US President Donald Trump speaks about the situation with Iran in the Grand Foyer of the White House in Washington, DC, January 8, 2020. (Eric Baradat/AFP)
US President Donald Trump speaks about the situation with Iran in the Grand Foyer of the White House in Washington, DC, January 8, 2020. (Eric Baradat/AFP)

US President Donald Trump said Thursday the United States had imposed new sanctions on Iran following missile strikes on bases housing US troops in Iraq that resulted in no American or Iraqi deaths.

“It’s already been done. We’ve increased them. They were very severe, but now it’s increased substantially,” Trump said, without offering any specifics.

Trump had promised the “additional punishing sanctions” in an address to the nation Wednesday in retaliation for the attack — seen by experts as a measured first response by Tehran to the killing of Iran’s top general, Qassem Soleimani, in an American drone strike in Baghdad.

Tensions between Tehran and Washington have risen significantly since the US carried out the airstrike that killed Soleimani. In the wake of the killing, the Iraqi parliament voted to press the government to expel US troops from the country and Iran announced that it will no longer abide by any of the limits of its 2015 nuclear deal.

An Iranian mourner holds a placard during the final stage of funeral processions for slain top general Qasem Soleimani, in his hometown Kerman on January 7, 2020. (ATTA KENARE / AFP)

The Trump administration has already reinstated all the US sanctions that were eased under the 2015 nuclear deal. But it still has room to boost the penalties and step up its “maximum pressure campaign” on Iran. Some argue that he could call for the reimposition, or “snapback,” of all international sanctions at the United Nations.
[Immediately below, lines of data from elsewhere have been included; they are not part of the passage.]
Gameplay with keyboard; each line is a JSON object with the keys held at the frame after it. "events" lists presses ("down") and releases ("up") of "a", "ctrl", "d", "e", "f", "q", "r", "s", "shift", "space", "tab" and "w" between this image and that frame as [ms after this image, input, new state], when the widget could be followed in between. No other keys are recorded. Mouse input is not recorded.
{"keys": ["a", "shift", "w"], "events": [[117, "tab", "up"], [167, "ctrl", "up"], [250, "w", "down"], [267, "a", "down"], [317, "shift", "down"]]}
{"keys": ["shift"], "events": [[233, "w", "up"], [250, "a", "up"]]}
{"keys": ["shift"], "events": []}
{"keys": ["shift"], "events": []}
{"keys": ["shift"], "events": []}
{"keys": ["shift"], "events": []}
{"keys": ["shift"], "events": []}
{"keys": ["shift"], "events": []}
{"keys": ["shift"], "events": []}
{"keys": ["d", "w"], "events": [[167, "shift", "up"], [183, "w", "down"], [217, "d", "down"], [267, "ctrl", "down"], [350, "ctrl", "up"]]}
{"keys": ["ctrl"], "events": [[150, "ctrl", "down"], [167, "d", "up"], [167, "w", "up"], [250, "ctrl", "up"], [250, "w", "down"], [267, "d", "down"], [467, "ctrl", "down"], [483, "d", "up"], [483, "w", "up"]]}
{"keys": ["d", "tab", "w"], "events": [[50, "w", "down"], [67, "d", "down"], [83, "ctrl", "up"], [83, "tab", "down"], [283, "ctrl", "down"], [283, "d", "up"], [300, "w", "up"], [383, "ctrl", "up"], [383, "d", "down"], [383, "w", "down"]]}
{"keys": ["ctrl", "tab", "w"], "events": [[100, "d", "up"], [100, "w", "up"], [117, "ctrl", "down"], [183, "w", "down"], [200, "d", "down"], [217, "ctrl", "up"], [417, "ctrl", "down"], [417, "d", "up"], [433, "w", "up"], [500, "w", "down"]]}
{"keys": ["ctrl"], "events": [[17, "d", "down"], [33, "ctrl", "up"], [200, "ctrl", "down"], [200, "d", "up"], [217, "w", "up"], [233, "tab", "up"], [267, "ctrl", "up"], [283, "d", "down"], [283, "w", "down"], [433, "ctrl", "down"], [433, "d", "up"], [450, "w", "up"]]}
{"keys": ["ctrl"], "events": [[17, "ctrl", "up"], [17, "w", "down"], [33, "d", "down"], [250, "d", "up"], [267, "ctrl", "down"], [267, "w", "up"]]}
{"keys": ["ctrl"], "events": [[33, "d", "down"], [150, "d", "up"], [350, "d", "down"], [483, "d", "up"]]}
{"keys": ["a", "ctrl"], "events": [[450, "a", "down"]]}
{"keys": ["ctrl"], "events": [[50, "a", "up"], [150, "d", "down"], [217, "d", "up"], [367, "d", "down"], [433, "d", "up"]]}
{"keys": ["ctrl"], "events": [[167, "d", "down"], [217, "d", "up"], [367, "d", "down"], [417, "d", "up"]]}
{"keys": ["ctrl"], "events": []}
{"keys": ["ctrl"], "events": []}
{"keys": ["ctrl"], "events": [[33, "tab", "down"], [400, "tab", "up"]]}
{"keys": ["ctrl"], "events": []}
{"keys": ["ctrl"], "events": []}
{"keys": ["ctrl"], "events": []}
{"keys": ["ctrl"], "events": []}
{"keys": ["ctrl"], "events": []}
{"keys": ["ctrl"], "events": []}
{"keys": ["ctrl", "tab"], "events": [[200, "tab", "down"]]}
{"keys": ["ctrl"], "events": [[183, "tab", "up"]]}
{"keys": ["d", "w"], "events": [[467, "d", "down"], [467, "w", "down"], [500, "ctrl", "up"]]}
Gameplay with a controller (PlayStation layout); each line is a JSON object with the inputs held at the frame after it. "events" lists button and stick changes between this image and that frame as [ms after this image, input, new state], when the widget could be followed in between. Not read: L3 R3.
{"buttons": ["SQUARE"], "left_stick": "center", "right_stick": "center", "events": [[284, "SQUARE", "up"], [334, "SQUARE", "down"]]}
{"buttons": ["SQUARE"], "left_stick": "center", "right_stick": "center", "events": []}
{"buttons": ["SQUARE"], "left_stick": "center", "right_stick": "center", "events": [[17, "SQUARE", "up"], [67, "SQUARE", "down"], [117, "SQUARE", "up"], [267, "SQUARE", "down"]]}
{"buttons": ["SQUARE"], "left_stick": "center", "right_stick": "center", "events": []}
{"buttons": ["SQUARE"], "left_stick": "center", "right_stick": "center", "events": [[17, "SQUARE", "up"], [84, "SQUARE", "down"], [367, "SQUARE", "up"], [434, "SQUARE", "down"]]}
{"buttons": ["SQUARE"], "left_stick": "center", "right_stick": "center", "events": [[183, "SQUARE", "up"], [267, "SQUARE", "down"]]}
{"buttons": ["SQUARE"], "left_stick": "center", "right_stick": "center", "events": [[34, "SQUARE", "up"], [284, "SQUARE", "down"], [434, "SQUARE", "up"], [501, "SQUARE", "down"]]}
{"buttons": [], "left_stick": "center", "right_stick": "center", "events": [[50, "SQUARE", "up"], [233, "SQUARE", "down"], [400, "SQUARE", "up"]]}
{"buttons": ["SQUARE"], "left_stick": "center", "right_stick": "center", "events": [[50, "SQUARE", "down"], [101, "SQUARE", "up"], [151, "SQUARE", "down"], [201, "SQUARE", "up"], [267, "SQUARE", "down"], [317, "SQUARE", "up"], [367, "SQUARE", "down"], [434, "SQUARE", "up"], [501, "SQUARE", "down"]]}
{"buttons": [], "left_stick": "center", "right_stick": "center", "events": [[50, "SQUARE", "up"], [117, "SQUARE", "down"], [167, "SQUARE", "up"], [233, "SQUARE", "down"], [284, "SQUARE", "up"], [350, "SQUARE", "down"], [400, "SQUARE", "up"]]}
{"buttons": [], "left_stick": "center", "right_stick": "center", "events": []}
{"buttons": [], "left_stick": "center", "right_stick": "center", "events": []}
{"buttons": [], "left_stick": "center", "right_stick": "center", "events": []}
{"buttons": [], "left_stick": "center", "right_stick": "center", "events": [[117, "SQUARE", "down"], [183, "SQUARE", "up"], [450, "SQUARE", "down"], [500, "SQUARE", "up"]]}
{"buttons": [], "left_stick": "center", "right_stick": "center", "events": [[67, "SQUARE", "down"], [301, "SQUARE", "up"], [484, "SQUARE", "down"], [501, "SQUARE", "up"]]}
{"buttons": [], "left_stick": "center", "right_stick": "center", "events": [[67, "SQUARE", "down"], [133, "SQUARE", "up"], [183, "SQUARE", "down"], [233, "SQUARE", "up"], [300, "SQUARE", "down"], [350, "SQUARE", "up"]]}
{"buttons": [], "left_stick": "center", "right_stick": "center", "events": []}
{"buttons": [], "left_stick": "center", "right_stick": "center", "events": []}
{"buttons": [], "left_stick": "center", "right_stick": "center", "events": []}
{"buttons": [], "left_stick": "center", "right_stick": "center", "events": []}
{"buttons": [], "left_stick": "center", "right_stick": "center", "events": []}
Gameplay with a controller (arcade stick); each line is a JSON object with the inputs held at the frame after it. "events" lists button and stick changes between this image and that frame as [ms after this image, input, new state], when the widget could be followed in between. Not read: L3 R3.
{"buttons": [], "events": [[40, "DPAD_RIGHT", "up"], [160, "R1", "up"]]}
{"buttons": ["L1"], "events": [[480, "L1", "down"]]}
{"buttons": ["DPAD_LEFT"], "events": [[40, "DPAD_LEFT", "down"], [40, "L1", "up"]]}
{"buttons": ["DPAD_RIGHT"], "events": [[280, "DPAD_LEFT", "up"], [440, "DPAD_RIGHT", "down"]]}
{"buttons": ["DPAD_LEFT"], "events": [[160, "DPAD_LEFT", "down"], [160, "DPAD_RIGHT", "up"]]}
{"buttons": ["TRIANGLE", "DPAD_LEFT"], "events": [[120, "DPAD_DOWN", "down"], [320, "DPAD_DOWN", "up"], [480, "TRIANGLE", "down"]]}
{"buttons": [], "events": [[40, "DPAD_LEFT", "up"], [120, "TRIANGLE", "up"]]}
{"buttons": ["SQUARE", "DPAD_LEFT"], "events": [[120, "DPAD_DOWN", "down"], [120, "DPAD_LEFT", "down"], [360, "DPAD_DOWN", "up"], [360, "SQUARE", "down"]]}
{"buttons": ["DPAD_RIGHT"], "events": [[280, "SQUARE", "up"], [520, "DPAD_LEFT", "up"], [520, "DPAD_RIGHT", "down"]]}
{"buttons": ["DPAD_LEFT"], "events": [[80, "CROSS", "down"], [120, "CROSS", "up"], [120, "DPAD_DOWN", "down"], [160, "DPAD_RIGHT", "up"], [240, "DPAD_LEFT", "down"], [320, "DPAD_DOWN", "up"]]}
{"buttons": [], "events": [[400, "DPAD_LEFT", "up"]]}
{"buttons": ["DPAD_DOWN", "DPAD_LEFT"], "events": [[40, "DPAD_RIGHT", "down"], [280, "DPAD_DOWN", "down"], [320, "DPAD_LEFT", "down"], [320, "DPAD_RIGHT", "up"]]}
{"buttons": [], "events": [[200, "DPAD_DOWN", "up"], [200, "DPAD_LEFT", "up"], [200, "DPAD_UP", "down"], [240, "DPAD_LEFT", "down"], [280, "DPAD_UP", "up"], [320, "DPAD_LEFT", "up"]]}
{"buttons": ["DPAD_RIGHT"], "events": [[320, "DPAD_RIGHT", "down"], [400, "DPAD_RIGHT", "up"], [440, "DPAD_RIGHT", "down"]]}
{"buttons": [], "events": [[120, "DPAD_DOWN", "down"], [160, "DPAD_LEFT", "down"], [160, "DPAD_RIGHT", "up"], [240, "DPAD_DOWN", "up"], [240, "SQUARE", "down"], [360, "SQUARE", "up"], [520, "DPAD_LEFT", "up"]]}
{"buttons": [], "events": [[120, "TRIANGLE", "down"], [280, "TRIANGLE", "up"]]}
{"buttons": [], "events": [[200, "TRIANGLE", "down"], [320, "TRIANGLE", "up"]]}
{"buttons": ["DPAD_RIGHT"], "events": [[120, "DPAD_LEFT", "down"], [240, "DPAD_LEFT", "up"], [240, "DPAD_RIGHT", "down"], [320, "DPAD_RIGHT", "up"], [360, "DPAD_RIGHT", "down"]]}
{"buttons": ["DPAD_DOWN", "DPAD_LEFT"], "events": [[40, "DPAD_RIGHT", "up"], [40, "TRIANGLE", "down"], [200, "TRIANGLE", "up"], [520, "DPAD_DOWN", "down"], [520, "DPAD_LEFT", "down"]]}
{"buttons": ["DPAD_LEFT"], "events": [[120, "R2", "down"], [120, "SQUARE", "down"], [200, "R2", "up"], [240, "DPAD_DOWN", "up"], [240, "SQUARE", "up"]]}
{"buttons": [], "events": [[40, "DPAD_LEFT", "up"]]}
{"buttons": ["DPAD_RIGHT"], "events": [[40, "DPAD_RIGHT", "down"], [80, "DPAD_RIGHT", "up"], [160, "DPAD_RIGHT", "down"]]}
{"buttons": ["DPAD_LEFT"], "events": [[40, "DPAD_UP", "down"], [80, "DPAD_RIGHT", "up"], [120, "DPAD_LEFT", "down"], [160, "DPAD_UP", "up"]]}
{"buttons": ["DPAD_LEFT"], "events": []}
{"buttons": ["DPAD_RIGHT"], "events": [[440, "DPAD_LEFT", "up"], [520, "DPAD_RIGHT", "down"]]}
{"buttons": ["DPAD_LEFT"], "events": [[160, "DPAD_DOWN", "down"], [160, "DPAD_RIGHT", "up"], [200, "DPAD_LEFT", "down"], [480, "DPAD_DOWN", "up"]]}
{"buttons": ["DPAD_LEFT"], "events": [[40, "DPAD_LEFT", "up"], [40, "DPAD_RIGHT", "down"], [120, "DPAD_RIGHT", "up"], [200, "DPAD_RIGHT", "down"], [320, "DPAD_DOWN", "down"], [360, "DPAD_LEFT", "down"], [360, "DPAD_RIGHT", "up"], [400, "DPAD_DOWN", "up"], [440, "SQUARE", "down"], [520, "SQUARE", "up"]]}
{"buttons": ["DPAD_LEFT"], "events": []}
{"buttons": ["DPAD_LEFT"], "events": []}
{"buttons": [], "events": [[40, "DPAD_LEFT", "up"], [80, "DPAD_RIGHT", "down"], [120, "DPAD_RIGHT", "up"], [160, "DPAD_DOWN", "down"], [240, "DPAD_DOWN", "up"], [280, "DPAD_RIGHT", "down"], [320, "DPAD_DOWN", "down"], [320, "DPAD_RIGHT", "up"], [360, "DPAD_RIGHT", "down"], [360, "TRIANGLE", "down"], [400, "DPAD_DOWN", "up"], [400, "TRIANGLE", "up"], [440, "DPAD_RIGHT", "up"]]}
The primary agencies involved in implementing sanctions — the departments of Commerce, State and Treasury — do not disclose any actions in advance to prevent targets from taking steps to evade them.

Yet, the administration retains broad authority to expand existing US sanctions on Iran’s financial, energy, shipping and military sectors and it can target individual Iranian officials and their families with penalties, including asset freezes and travel bans.

It can also raise the pressure by threatening foreign individuals and companies with US civil and criminal penalties if they do business with designated Iranians, under so-called secondary sanctions authority.

The US House of Representatives is slated to hold a vote on Thursday on limiting Trump’s ability to take military action against Iran.

Because of a procedural dispute between the two parties, it was unclear whether Thursday’s vote would be a step toward binding Trump’s hands on Iran or a symbolic gesture of opposition by Democrats.

Republicans say the proposal — a special type of resolution that does not get the president’s signature — does not have the force of law. Democrats say that under the 1973 War Powers Act, it would be binding if also approved by the Senate. The matter has not been definitively decided by federal courts.

The House vote on a war powers resolution was scheduled shortly after a briefing on Iran Wednesday by top administration officials that many Democrats criticized as lacking specific justification for the killing.

Iran retaliated early Wednesday local time by launching missiles at two military bases in Iraq that house American troops. No casualties were reported.

The US’s European allies announced earlier this month that they would work to de-escalate tensions between Tehran and Washington in the wake of Soleimani’s killing.